Bank of America, Goldman Sachs and Wells Fargo are examples of large-well known bank holding companies.
Broker services include financial advice, margin lending, prime brokerage, access to technology platforms, syndicate offerings, customized structured products and investment research. The customers of these services include mostly retail investors and some institutional investors.
Many individual investors have retirement accounts at brokerages and active traders gravitate towards discount brokers for low fees and technology platforms. Institutional investors include hedge funds if they can get ‘covered’ (provide enough commission business). Examples of these fees are numerous, as are the services they provide. Sales and trading commissions, prime brokerage fees, advisory fees, mergers and acquisition fees, underwriting fees, “wrap”-fees, margin and securities lending.
Investment banks can be thought of as banks for corporations. They raise money for corporations by underwriting equity and debt offerings and private placements and also offer operational expertise in mergers and acquisitions, restructurings and advisory services.
An investment bank can provide services throughout the entire lifecycle of a company. If a public company needs to raise capital, again it’s the investment banks they turn to.
This might be the same bank that brought it public in the first place. It may seek advice on purchasing another company, assistance in structuring and executing the deal. Later, it may need to spin-off an underperforming division. Eventually the company may need to be liquidated.

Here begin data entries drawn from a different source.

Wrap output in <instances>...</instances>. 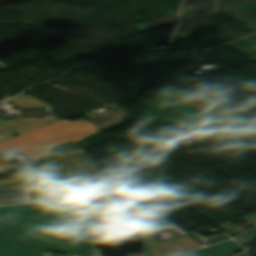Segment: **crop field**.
<instances>
[{
	"instance_id": "obj_1",
	"label": "crop field",
	"mask_w": 256,
	"mask_h": 256,
	"mask_svg": "<svg viewBox=\"0 0 256 256\" xmlns=\"http://www.w3.org/2000/svg\"><path fill=\"white\" fill-rule=\"evenodd\" d=\"M82 149L62 154L11 177L0 179V188L29 186L33 203L82 197L76 180L101 176Z\"/></svg>"
},
{
	"instance_id": "obj_2",
	"label": "crop field",
	"mask_w": 256,
	"mask_h": 256,
	"mask_svg": "<svg viewBox=\"0 0 256 256\" xmlns=\"http://www.w3.org/2000/svg\"><path fill=\"white\" fill-rule=\"evenodd\" d=\"M41 248L91 256L93 242L0 223V255L41 256Z\"/></svg>"
},
{
	"instance_id": "obj_3",
	"label": "crop field",
	"mask_w": 256,
	"mask_h": 256,
	"mask_svg": "<svg viewBox=\"0 0 256 256\" xmlns=\"http://www.w3.org/2000/svg\"><path fill=\"white\" fill-rule=\"evenodd\" d=\"M98 132L100 130L84 119L76 122L66 120L0 143V153L18 152L35 161L54 152L50 149L52 147L69 141L77 142Z\"/></svg>"
},
{
	"instance_id": "obj_4",
	"label": "crop field",
	"mask_w": 256,
	"mask_h": 256,
	"mask_svg": "<svg viewBox=\"0 0 256 256\" xmlns=\"http://www.w3.org/2000/svg\"><path fill=\"white\" fill-rule=\"evenodd\" d=\"M86 211L88 210L83 198L37 205L4 207L0 208V222L93 241V237L65 232L60 227L59 218Z\"/></svg>"
},
{
	"instance_id": "obj_5",
	"label": "crop field",
	"mask_w": 256,
	"mask_h": 256,
	"mask_svg": "<svg viewBox=\"0 0 256 256\" xmlns=\"http://www.w3.org/2000/svg\"><path fill=\"white\" fill-rule=\"evenodd\" d=\"M212 24L223 36L225 43L256 33V24L229 9L209 16L191 20L182 37L191 35L198 25Z\"/></svg>"
},
{
	"instance_id": "obj_6",
	"label": "crop field",
	"mask_w": 256,
	"mask_h": 256,
	"mask_svg": "<svg viewBox=\"0 0 256 256\" xmlns=\"http://www.w3.org/2000/svg\"><path fill=\"white\" fill-rule=\"evenodd\" d=\"M10 101L22 108L44 107L47 117L44 119L25 118L14 119L10 121L0 119V142L13 138L17 133L28 131L59 120V118L53 114L52 106L50 104L36 99L30 95L19 96Z\"/></svg>"
},
{
	"instance_id": "obj_7",
	"label": "crop field",
	"mask_w": 256,
	"mask_h": 256,
	"mask_svg": "<svg viewBox=\"0 0 256 256\" xmlns=\"http://www.w3.org/2000/svg\"><path fill=\"white\" fill-rule=\"evenodd\" d=\"M129 114L130 113L117 106L107 109L105 113L94 117V119L89 122L103 131L122 124Z\"/></svg>"
},
{
	"instance_id": "obj_8",
	"label": "crop field",
	"mask_w": 256,
	"mask_h": 256,
	"mask_svg": "<svg viewBox=\"0 0 256 256\" xmlns=\"http://www.w3.org/2000/svg\"><path fill=\"white\" fill-rule=\"evenodd\" d=\"M33 204L29 188L0 189V207Z\"/></svg>"
},
{
	"instance_id": "obj_9",
	"label": "crop field",
	"mask_w": 256,
	"mask_h": 256,
	"mask_svg": "<svg viewBox=\"0 0 256 256\" xmlns=\"http://www.w3.org/2000/svg\"><path fill=\"white\" fill-rule=\"evenodd\" d=\"M211 12H214V0H186L182 5L181 21Z\"/></svg>"
},
{
	"instance_id": "obj_10",
	"label": "crop field",
	"mask_w": 256,
	"mask_h": 256,
	"mask_svg": "<svg viewBox=\"0 0 256 256\" xmlns=\"http://www.w3.org/2000/svg\"><path fill=\"white\" fill-rule=\"evenodd\" d=\"M230 45L251 56L256 51V35L241 39Z\"/></svg>"
},
{
	"instance_id": "obj_11",
	"label": "crop field",
	"mask_w": 256,
	"mask_h": 256,
	"mask_svg": "<svg viewBox=\"0 0 256 256\" xmlns=\"http://www.w3.org/2000/svg\"><path fill=\"white\" fill-rule=\"evenodd\" d=\"M176 22H178V14L174 15V16L167 17V18L155 20V21H152L149 23H145L142 25H138L136 27H138L139 29H141L143 31H147V30H151V29H154L157 27H161V26L176 23Z\"/></svg>"
},
{
	"instance_id": "obj_12",
	"label": "crop field",
	"mask_w": 256,
	"mask_h": 256,
	"mask_svg": "<svg viewBox=\"0 0 256 256\" xmlns=\"http://www.w3.org/2000/svg\"><path fill=\"white\" fill-rule=\"evenodd\" d=\"M244 217L249 219V220L250 219L255 220L256 219V212L252 213L250 215L244 216ZM255 238H256V229H250V230L240 234L235 239L238 240L243 245H246V244L253 243L255 241Z\"/></svg>"
},
{
	"instance_id": "obj_13",
	"label": "crop field",
	"mask_w": 256,
	"mask_h": 256,
	"mask_svg": "<svg viewBox=\"0 0 256 256\" xmlns=\"http://www.w3.org/2000/svg\"><path fill=\"white\" fill-rule=\"evenodd\" d=\"M213 248L218 250L219 252H221L224 255L232 254V253H235V252H238V251L244 249L232 240H229L224 243L213 246Z\"/></svg>"
},
{
	"instance_id": "obj_14",
	"label": "crop field",
	"mask_w": 256,
	"mask_h": 256,
	"mask_svg": "<svg viewBox=\"0 0 256 256\" xmlns=\"http://www.w3.org/2000/svg\"><path fill=\"white\" fill-rule=\"evenodd\" d=\"M256 0H217V11L255 2Z\"/></svg>"
},
{
	"instance_id": "obj_15",
	"label": "crop field",
	"mask_w": 256,
	"mask_h": 256,
	"mask_svg": "<svg viewBox=\"0 0 256 256\" xmlns=\"http://www.w3.org/2000/svg\"><path fill=\"white\" fill-rule=\"evenodd\" d=\"M233 9L256 22V2Z\"/></svg>"
},
{
	"instance_id": "obj_16",
	"label": "crop field",
	"mask_w": 256,
	"mask_h": 256,
	"mask_svg": "<svg viewBox=\"0 0 256 256\" xmlns=\"http://www.w3.org/2000/svg\"><path fill=\"white\" fill-rule=\"evenodd\" d=\"M237 220V218L228 221L224 224L219 225V227H221L223 230H225L228 234H230L232 237L235 236L236 234L240 233L241 231L247 229L246 227L242 226V225H237L235 226L234 224H232L231 222Z\"/></svg>"
},
{
	"instance_id": "obj_17",
	"label": "crop field",
	"mask_w": 256,
	"mask_h": 256,
	"mask_svg": "<svg viewBox=\"0 0 256 256\" xmlns=\"http://www.w3.org/2000/svg\"><path fill=\"white\" fill-rule=\"evenodd\" d=\"M182 256H223V255L217 252L216 250H214L213 248L209 247V248L202 249V250L192 252Z\"/></svg>"
},
{
	"instance_id": "obj_18",
	"label": "crop field",
	"mask_w": 256,
	"mask_h": 256,
	"mask_svg": "<svg viewBox=\"0 0 256 256\" xmlns=\"http://www.w3.org/2000/svg\"><path fill=\"white\" fill-rule=\"evenodd\" d=\"M196 238L199 239L201 242H203L206 245L212 244V243H215V242H218V241H222V240H225V239H229V237H227L226 235H223V234H218V235H215V236L210 237V238H203V237H200V236H196Z\"/></svg>"
},
{
	"instance_id": "obj_19",
	"label": "crop field",
	"mask_w": 256,
	"mask_h": 256,
	"mask_svg": "<svg viewBox=\"0 0 256 256\" xmlns=\"http://www.w3.org/2000/svg\"><path fill=\"white\" fill-rule=\"evenodd\" d=\"M189 22L188 21H184V22H181L180 25L178 26L175 34H174V37H173V40H172V44L175 43V41L178 39V37L180 36V34L182 33V31L184 30V28L186 27L187 23Z\"/></svg>"
},
{
	"instance_id": "obj_20",
	"label": "crop field",
	"mask_w": 256,
	"mask_h": 256,
	"mask_svg": "<svg viewBox=\"0 0 256 256\" xmlns=\"http://www.w3.org/2000/svg\"><path fill=\"white\" fill-rule=\"evenodd\" d=\"M14 165L12 164H4V163H0V173H5L6 171H8L10 168H12Z\"/></svg>"
},
{
	"instance_id": "obj_21",
	"label": "crop field",
	"mask_w": 256,
	"mask_h": 256,
	"mask_svg": "<svg viewBox=\"0 0 256 256\" xmlns=\"http://www.w3.org/2000/svg\"><path fill=\"white\" fill-rule=\"evenodd\" d=\"M102 253H103V249H98V248H96V249H95L94 256H102Z\"/></svg>"
},
{
	"instance_id": "obj_22",
	"label": "crop field",
	"mask_w": 256,
	"mask_h": 256,
	"mask_svg": "<svg viewBox=\"0 0 256 256\" xmlns=\"http://www.w3.org/2000/svg\"><path fill=\"white\" fill-rule=\"evenodd\" d=\"M7 159H10V158L5 157V156H3V155H0V162L5 161V160H7Z\"/></svg>"
},
{
	"instance_id": "obj_23",
	"label": "crop field",
	"mask_w": 256,
	"mask_h": 256,
	"mask_svg": "<svg viewBox=\"0 0 256 256\" xmlns=\"http://www.w3.org/2000/svg\"><path fill=\"white\" fill-rule=\"evenodd\" d=\"M235 254H232V255H227V256H234Z\"/></svg>"
}]
</instances>
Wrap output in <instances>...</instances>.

Commercial banks are your brick and mortar banks that individuals and small business use for their daily needs. These banks safe guard deposits, checks, bill-pay services, overdraft protection, mortgages, CDs, notary and various other services. These services all come with numerous account fees and interest payments to the bank.
Buy Side vs. Sell Side Overlap
The terms buy-side and sell-side general and is not mutually exclusive and you may have noticed some overlap between them. There is and the larger the institution is, the more the overlap. Examples include banks, hedge funds and insurance companies.
The era of mega-banks that provide full-service to a wide variety of customers has been in vogue since the partial repeal of the Glass-Steagall Act in 1999. Consequently, the largest banks routinely have both buy and sell side divisions.
…the largest banks routinely have both buy and sell side divisions.
For example, JP Morgan Chase has its JP Morgan Asset Management unit (buy-side) which actually ranks as the 6th largest asset manager in the United States4. But JP Morgan also has a traditional investment bank and their Chase unit is an enormous commercial bank (sell-side). In truth, many firms act both as principal (for their own accounts) and as agent (for a customer).
Hedge funds have some overlap as well. They are clearly buy-side and rely heavily on the sell-side. But other buy-side entities including pension funds and endowments have become investors in hedge funds in recent years.
These other buy-side entities allocate portions of their portfolios to participate in hedge fund’s various alternative strategies. These entities pay both management fees and performance fees to the hedge funds. So it could be argued that there’s a sell-side aspect to hedge funds.
Finally, there is overlap in the insurance industry. On the one hand, life insurance companies are huge buyers of banks fixed income products, including corporate bonds and asset backed structured products.
They need the income provided by these products to match their future liabilities (the payouts to beneficiaries). The major U.S. life insurers maintain massive investment portfolios and the returns are used to help pay off liabilities.
But they could also be considered sell-side since there are droves of independent insurance agents offering their products and coverage to the public and corporations. These include investments, annuities, guaranteed investment contracts and, of course, life insurance policies.